METHODS: In this population-based study, 1079 patients born between 1998 and 1999 and diagnosed with ADHD according to the International Classification of Diseases and 1079 matched controls were identified from Finnish nationwide registers. Maternal cotinine levels were measured by using quantitative immunoassays from maternal serum specimens collected during the first and second trimesters of pregnancy and archived in the national biobank.

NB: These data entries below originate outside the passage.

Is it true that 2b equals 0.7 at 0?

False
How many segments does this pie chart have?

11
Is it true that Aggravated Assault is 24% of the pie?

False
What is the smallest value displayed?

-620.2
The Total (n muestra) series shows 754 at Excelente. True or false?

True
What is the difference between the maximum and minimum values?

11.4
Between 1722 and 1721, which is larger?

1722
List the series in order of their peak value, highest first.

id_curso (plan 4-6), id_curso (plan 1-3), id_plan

RESULTS: There was a significant association between increasing log-transformed maternal cotinine levels and offspring ADHD. The odds ratio was 1.09 (95% confidence interval [CI] 1.06–1.12) when adjusting for maternal socioeconomic status, maternal age, maternal psychopathology, paternal age, paternal psychopathology, and child’s birth weight for gestational age. In the categorical analyses with cotinine levels in 3 groups, heavy nicotine exposure (cotinine level >50 ng/mL) was associated with offspring ADHD, with an odds ratio of 2.21 (95% CI 1.63–2.99) in the adjusted analyses. Analyses by deciles of cotinine levels revealed that the adjusted odds for offspring ADHD in the highest decile was 3.34 (95% CI 2.02–5.52).
CONCLUSIONS: The study reveals an association with and a dose-response relationship between nicotine exposure during pregnancy and offspring ADHD. Future studies incorporating maternal smoking and environmental, genetic, and epigenetic factors are warranted.